> Work request:
If a line in the entries below holds the string "CrtYd", copy it.

──────

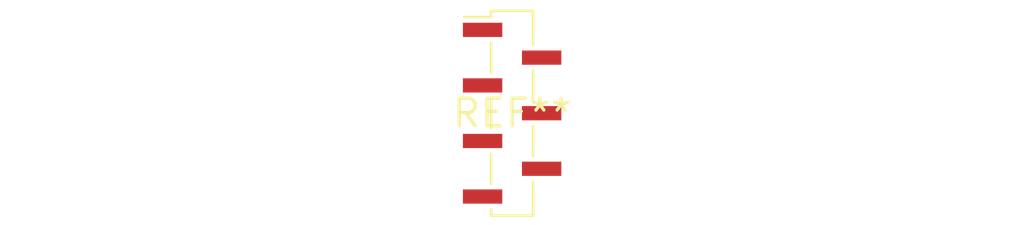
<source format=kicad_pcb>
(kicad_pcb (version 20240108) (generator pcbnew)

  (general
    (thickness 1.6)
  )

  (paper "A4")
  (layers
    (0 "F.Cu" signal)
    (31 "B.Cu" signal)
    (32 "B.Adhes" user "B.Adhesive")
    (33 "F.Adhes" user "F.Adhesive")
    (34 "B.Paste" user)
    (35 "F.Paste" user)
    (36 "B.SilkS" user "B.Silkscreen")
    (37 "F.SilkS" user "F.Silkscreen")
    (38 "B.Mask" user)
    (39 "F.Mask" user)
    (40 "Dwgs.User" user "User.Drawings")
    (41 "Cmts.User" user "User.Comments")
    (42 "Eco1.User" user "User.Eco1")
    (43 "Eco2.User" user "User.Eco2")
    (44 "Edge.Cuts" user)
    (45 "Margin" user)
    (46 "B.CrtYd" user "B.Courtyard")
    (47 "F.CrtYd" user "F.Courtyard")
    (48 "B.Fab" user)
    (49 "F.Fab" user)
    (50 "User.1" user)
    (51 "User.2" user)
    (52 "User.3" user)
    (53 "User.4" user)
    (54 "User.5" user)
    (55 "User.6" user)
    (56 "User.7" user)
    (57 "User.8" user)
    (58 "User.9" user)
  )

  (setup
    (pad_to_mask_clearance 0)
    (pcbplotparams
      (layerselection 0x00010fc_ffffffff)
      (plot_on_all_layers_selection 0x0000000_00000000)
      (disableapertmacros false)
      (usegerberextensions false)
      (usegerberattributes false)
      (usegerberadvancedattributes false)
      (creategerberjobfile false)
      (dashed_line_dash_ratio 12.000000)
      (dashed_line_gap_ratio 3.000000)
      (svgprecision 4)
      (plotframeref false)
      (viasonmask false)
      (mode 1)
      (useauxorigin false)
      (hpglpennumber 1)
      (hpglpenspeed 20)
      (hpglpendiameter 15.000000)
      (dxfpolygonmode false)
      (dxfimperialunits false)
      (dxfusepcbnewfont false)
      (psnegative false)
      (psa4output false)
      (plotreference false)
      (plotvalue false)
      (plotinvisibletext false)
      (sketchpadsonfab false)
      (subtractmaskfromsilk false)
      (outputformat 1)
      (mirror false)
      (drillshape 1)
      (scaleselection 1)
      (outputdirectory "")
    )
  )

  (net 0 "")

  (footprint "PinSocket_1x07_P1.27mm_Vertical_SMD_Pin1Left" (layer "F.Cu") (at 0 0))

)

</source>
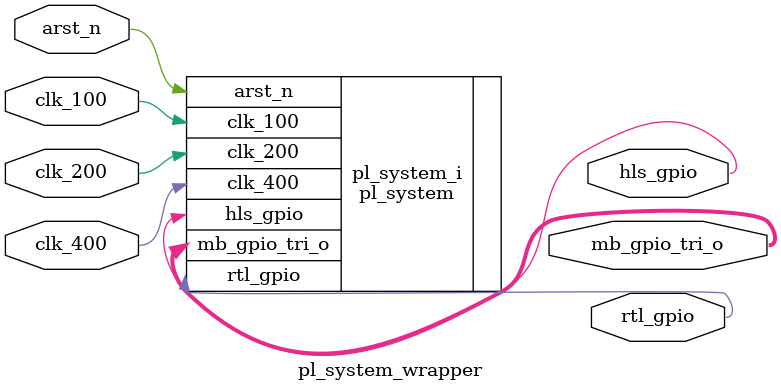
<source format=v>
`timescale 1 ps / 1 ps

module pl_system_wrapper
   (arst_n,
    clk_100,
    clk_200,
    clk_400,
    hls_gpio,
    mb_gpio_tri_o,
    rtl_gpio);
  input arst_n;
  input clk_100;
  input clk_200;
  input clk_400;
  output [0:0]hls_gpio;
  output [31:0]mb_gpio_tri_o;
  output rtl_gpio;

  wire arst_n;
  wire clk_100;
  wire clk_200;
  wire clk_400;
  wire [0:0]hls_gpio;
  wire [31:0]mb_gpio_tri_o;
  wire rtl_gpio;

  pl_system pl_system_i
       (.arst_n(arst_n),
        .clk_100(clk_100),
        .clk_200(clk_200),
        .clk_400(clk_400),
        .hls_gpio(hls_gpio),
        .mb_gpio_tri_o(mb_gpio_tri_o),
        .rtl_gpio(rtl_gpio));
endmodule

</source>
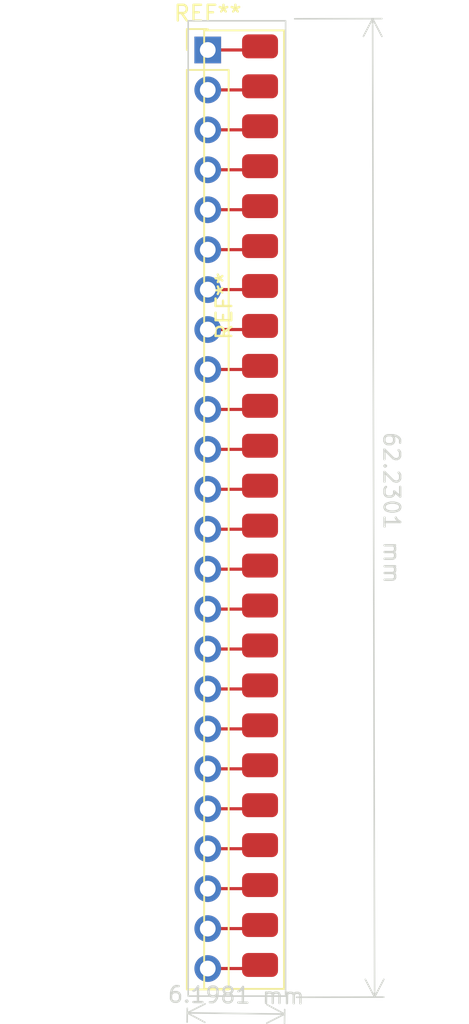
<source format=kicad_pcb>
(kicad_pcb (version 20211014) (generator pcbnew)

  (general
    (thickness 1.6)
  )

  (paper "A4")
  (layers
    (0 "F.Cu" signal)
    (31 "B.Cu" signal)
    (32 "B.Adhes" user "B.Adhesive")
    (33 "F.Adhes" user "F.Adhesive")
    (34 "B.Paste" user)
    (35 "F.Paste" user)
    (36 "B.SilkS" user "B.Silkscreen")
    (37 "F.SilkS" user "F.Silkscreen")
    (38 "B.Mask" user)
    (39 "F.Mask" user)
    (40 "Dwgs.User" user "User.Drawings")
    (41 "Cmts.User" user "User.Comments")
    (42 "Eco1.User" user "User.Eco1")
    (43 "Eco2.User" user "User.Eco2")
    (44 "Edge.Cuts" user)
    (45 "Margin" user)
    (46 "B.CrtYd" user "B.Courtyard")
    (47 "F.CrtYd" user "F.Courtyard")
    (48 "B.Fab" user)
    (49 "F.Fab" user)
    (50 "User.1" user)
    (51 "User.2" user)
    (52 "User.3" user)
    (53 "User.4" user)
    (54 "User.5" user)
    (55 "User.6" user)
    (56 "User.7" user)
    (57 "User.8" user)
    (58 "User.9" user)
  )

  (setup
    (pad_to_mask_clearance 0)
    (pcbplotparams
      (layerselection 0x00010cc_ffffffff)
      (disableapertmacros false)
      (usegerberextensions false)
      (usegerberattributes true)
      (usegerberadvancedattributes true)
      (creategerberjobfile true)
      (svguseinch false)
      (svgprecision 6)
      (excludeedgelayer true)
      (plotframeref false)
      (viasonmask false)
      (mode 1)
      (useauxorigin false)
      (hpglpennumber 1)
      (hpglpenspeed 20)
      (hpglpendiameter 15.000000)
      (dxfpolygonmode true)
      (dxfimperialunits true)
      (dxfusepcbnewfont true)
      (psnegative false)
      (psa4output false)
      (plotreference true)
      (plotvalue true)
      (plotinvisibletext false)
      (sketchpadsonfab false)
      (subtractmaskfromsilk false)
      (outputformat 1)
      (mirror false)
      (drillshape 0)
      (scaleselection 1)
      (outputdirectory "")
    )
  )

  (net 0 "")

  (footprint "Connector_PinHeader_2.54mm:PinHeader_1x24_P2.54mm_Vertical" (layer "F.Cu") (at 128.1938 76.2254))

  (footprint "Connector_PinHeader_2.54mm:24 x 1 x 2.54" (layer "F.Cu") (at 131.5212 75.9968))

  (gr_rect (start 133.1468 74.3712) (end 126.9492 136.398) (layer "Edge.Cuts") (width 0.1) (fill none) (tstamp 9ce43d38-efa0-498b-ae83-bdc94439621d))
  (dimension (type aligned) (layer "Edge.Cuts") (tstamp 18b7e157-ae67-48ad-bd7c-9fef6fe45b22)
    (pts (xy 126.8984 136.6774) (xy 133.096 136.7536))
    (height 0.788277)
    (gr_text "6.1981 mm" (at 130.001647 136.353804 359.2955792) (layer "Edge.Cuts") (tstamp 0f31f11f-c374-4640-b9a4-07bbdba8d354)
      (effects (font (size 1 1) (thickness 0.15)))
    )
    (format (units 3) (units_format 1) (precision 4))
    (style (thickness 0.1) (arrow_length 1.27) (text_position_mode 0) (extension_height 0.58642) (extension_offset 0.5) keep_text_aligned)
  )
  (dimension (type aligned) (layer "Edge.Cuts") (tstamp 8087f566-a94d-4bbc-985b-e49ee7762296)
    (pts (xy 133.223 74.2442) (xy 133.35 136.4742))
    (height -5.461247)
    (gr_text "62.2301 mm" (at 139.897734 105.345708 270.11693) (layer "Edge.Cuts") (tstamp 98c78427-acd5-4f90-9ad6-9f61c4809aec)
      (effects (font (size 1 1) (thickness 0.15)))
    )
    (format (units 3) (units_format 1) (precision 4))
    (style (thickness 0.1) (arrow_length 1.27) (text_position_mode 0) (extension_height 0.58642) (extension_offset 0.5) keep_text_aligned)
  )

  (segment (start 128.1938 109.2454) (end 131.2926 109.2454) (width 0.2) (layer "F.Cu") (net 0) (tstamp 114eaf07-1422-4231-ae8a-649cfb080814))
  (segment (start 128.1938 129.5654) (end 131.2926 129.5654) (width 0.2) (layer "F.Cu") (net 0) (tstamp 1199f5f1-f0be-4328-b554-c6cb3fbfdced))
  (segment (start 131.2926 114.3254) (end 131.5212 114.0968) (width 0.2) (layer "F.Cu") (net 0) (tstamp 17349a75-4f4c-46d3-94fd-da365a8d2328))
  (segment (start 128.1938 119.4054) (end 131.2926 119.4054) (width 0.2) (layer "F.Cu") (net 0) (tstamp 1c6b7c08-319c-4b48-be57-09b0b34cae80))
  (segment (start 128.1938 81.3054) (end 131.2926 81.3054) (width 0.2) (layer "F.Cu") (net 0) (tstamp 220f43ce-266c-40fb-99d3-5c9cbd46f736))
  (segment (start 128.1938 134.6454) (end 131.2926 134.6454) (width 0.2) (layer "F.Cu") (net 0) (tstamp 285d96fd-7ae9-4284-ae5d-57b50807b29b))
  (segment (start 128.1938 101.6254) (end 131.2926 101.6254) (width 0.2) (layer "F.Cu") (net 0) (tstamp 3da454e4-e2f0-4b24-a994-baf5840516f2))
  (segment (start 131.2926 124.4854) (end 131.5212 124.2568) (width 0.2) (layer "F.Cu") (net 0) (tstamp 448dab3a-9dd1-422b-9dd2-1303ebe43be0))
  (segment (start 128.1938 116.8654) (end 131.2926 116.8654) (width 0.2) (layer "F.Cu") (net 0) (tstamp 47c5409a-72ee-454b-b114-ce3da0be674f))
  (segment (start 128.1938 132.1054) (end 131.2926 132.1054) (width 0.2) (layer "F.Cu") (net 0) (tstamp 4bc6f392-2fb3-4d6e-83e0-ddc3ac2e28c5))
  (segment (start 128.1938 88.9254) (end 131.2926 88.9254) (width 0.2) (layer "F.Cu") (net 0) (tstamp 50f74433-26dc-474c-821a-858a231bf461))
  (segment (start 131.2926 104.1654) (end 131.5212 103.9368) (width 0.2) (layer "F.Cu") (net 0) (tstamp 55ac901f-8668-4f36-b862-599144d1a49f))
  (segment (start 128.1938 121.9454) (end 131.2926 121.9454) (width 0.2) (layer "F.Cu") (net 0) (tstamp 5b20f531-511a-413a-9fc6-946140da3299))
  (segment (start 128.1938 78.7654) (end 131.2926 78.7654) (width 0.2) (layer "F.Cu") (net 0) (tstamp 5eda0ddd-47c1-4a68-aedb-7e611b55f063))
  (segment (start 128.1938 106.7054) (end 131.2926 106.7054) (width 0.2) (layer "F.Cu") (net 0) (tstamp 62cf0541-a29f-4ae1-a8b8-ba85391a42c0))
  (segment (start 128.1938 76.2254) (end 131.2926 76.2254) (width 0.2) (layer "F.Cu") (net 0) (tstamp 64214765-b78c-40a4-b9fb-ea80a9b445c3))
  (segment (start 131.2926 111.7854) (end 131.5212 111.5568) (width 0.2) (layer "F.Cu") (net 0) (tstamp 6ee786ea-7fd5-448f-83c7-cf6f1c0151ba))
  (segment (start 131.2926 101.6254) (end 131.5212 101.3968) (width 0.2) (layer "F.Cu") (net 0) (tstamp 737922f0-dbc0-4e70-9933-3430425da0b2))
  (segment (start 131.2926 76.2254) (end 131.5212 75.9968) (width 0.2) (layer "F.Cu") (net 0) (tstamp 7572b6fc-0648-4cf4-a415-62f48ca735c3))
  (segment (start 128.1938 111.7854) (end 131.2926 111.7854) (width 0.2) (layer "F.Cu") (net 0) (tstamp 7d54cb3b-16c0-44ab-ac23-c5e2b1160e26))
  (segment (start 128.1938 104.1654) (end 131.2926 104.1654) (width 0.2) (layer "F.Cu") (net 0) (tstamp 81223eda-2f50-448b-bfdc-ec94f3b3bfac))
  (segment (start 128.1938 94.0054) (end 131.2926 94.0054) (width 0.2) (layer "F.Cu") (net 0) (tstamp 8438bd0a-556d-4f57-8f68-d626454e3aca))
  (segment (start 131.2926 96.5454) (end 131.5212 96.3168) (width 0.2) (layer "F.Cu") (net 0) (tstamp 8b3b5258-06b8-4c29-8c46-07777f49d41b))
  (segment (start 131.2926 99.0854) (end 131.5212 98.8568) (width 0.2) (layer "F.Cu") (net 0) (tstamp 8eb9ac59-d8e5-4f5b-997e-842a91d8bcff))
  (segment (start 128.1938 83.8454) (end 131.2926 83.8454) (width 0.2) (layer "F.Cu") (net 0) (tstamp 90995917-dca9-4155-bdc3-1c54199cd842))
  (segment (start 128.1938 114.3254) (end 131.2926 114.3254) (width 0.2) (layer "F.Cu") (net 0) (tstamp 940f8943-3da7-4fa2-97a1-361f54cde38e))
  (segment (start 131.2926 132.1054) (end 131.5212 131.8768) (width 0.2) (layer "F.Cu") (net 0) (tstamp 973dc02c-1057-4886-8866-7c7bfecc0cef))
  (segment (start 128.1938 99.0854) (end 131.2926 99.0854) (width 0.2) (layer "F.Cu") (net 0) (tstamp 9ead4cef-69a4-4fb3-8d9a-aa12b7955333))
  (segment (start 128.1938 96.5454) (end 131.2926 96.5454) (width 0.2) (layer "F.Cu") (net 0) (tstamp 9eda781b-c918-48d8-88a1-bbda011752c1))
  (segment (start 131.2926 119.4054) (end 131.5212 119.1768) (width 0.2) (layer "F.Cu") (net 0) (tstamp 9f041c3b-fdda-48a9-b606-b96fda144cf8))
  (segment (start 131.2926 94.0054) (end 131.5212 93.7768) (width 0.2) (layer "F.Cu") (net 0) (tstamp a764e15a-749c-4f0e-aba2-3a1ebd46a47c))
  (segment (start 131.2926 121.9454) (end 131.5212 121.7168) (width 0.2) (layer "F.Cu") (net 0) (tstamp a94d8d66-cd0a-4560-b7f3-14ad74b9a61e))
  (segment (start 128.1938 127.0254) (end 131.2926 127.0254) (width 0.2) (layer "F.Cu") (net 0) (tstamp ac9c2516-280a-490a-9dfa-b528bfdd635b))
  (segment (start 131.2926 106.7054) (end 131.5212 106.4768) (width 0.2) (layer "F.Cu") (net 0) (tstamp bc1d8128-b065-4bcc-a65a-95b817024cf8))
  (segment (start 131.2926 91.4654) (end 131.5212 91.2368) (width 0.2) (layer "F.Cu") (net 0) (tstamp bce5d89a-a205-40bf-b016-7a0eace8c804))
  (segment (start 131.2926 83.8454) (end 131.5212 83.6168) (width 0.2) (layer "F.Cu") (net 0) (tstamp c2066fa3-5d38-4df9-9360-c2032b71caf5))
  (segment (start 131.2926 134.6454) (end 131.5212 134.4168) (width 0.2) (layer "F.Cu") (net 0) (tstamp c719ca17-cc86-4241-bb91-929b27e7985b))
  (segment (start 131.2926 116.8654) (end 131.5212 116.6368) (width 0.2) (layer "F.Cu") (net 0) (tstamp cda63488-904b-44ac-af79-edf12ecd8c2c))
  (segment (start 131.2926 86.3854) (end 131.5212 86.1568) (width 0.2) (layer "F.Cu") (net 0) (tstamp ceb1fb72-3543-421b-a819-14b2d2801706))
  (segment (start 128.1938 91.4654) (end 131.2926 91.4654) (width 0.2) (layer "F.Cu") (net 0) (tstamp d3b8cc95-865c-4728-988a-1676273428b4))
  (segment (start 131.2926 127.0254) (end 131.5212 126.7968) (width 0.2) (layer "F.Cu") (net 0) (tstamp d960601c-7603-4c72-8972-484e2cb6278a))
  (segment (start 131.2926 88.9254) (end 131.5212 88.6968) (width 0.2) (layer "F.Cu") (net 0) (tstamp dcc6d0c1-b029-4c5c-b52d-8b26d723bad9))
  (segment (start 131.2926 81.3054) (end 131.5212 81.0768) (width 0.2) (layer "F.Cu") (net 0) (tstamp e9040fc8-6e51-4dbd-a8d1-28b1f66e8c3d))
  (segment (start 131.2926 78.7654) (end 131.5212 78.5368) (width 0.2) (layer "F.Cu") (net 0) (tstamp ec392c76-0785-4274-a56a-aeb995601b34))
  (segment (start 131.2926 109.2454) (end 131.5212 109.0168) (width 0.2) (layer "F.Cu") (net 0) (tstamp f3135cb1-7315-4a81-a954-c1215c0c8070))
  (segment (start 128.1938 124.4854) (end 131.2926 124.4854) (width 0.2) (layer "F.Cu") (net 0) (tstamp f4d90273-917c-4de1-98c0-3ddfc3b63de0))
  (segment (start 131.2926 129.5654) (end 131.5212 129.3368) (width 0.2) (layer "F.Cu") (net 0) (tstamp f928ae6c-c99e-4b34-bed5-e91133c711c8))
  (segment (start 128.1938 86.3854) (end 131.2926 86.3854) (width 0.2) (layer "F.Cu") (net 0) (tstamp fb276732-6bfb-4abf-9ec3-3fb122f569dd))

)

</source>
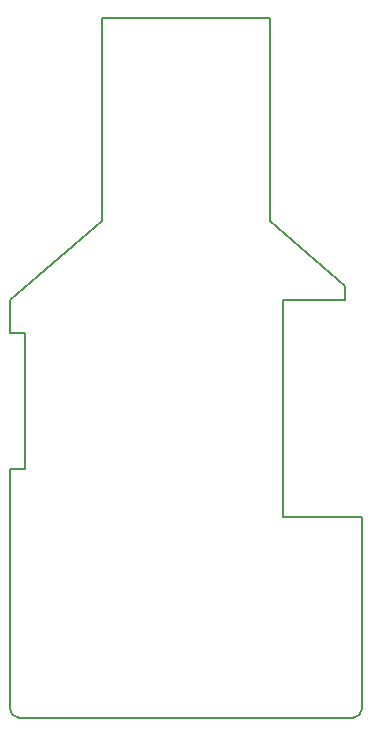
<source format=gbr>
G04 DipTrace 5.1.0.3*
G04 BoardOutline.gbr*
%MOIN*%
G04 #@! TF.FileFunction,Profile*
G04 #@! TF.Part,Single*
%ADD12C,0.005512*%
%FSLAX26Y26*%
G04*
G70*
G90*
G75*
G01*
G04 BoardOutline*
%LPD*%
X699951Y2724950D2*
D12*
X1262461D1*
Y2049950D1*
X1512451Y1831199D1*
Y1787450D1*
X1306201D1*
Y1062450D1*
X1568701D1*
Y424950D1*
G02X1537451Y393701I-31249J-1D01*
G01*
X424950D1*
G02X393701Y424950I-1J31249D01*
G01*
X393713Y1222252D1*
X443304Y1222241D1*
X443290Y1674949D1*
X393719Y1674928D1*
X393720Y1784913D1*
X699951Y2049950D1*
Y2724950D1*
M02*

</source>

──────

> Written solution:
    (46 "B.CrtYd" user "B.Courtyard")
    (47 "F.CrtYd" user "F.Courtyard")
    (46 "B.CrtYd" user "B.Courtyard")
    (47 "F.CrtYd" user "F.Courtyard")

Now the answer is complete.